La grande fuga dei migliori

Nei giorni scorsi si è appreso che il 95% dei diplomati della ‘Scuola Galileiana di Studi Superiori del Bo’ (settore scientifico) – il centro d’eccellenza collegato all’università di Padova riservato alle migliori 24 matricole – è intenzionato a proseguire gli studi all’estero.

La notizia ha impressionato, anche se purtroppo non sorpreso, chi da tempo denuncia l’emorragia di intelligenze che caratterizza il nostro Paese, incapace di trattenere e valorizzare i propri migliori laureati. Tante le motivazioni. Tra queste, una è spiegata bene da alcuni neodiplomati: le borse di studio per frequentare un dottorato di ricerca sono all’estero assai più consistenti di quelle offerte in Italia: in alcune università di Parigi, per esempio, ammontano a 1.400 euro al mese, contro i 1.000 offerti dall’università di Padova.

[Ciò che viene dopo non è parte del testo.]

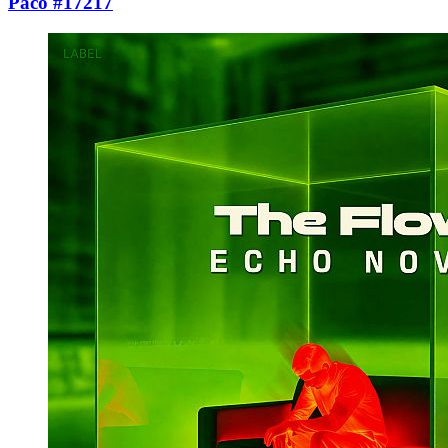
Paco #17217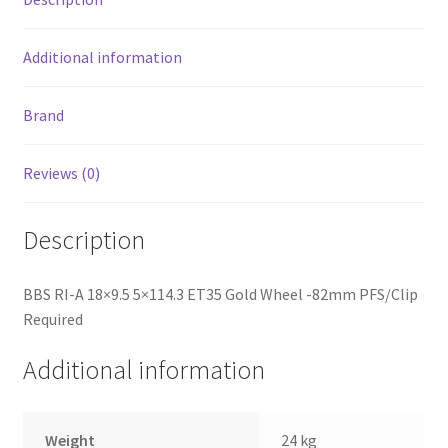
Additional information
Brand
Reviews (0)
Description
BBS RI-A 18×9.5 5×114.3 ET35 Gold Wheel -82mm PFS/Clip
Required
Additional information
Weight
24 kg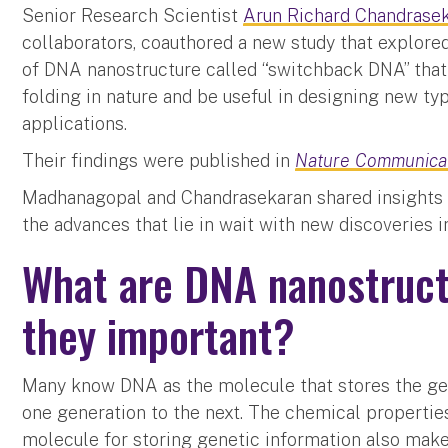
Senior Research Scientist
Arun Richard Chandrase
collaborators, coauthored a new study that explored
of DNA nanostructure called “switchback DNA” that
folding in nature and be useful in designing new t
applications.
Their findings were published in
Nature Communica
Madhanagopal and Chandrasekaran shared insights o
the advances that lie in wait with new discoveries
What are DNA nanostruct
they important?
Many know DNA as the molecule that stores the gen
one generation to the next. The chemical propertie
molecule for storing genetic information also make 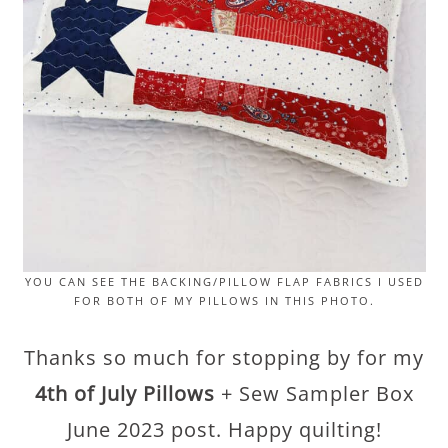
YOU CAN SEE THE BACKING/PILLOW FLAP FABRICS I USED
FOR BOTH OF MY PILLOWS IN THIS PHOTO.
Thanks so much for stopping by for my
4th of July Pillows
+ Sew Sampler Box
June 2023 post. Happy quilting!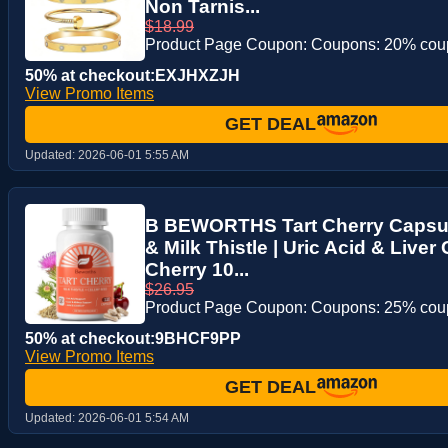
Non Tarnis...
$18.99
Product Page Coupon: Coupons: 20% co
50% at checkout:EXJHXZJH
View Promo Items
GET DEAL
Updated:
2026-06-01 5:55 AM
B BEWORTHS Tart Cherry Capsul
& Milk Thistle | Uric Acid & Liver
Cherry 10...
$26.95
Product Page Coupon: Coupons: 25% co
50% at checkout:9BHCF9PP
View Promo Items
GET DEAL
Updated:
2026-06-01 5:54 AM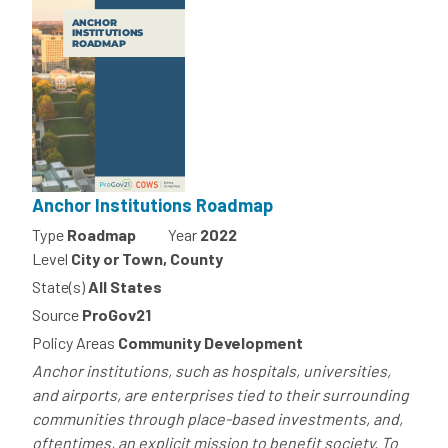
Anchor Institutions Roadmap
Type
Roadmap
Year
2022
Level
City or Town, County
State(s)
All States
Source
ProGov21
Policy Areas
Community Development
Anchor institutions, such as hospitals, universities,
and airports, are enterprises tied to their surrounding
communities through place-based investments, and,
oftentimes, an explicit mission to benefit society. To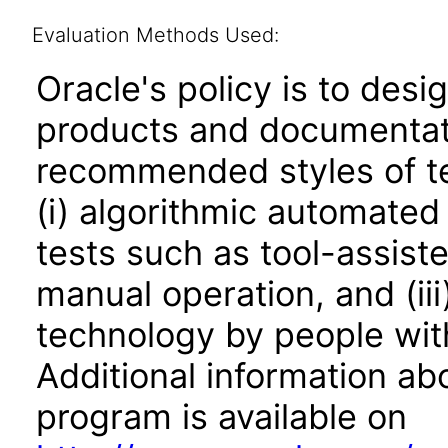
Evaluation Methods Used:
Oracle's policy is to desi
products and documentati
recommended styles of tes
(i) algorithmic automated
tests such as tool-assiste
manual operation, and (iii
technology by people with
Additional information abo
program is available on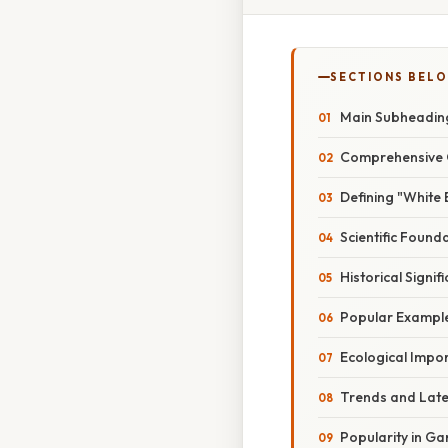
SECTIONS BEL
Main Subheadin
Comprehensive 
Defining "White
Scientific Found
Historical Signi
Popular Example
Ecological Impo
Trends and Lat
Popularity in G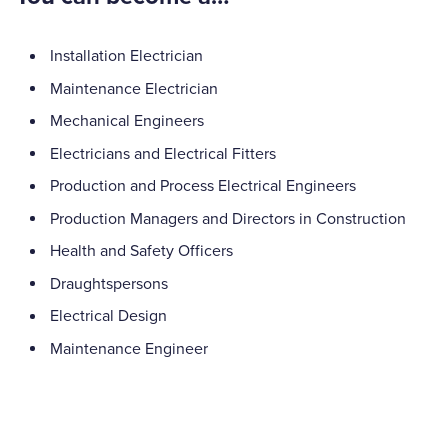
Installation Electrician
Maintenance Electrician
Mechanical Engineers
Electricians and Electrical Fitters
Production and Process Electrical Engineers
Production Managers and Directors in Construction
Health and Safety Officers
Draughtspersons
Electrical Design
Maintenance Engineer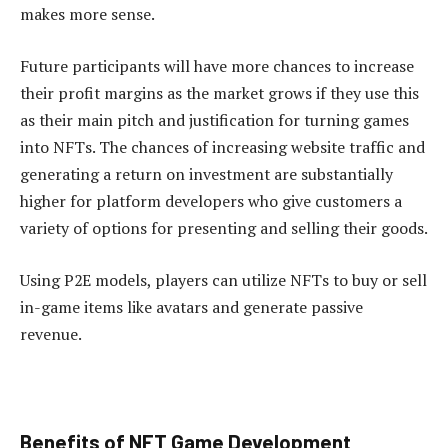
makes more sense.
Future participants will have more chances to increase
their profit margins as the market grows if they use this
as their main pitch and justification for turning games
into NFTs. The chances of increasing website traffic and
generating a return on investment are substantially
higher for platform developers who give customers a
variety of options for presenting and selling their goods.
Using P2E models, players can utilize NFTs to buy or sell
in-game items like avatars and generate passive
revenue.
Benefits of NFT Game Development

Per gli studenti, che in molti casi non risiedono nella città in cui frequentano l’università, la differenza è rilevante.

Sull’argomento è tornato indirettamente anche il governatore della Banca d’Italia Mario Draghi, che nella lectio magistralis tenuta lo scorso venerdì 5 novembre all’università di Ancona in occasione del convegno in ricordo dell’economista Giorgio Fuà, ha messo l’accento sulla necessità di far ripartire sviluppo, ricerca e investimenti puntando sui giovani. Pena la stagnazione (che c’è già da una decina d’anni) e poi il regresso, che colpirà le generazioni future.

Almeno si potrebbe cercare di fermare la grande fuga (non proprio di tipo beethoveniano) delle migliori intelligenze. Tuttoscuola avanza una piccola proposta-tampone per bloccare l’emorragia: portare a 1.500 euro al mese le borse di studio dei migliori laureati che si iscrivono ai dottorati di ricerca italiani, nella certezza che i ricavi per il sistema-Paese saranno di gran lunga superiori ai costi.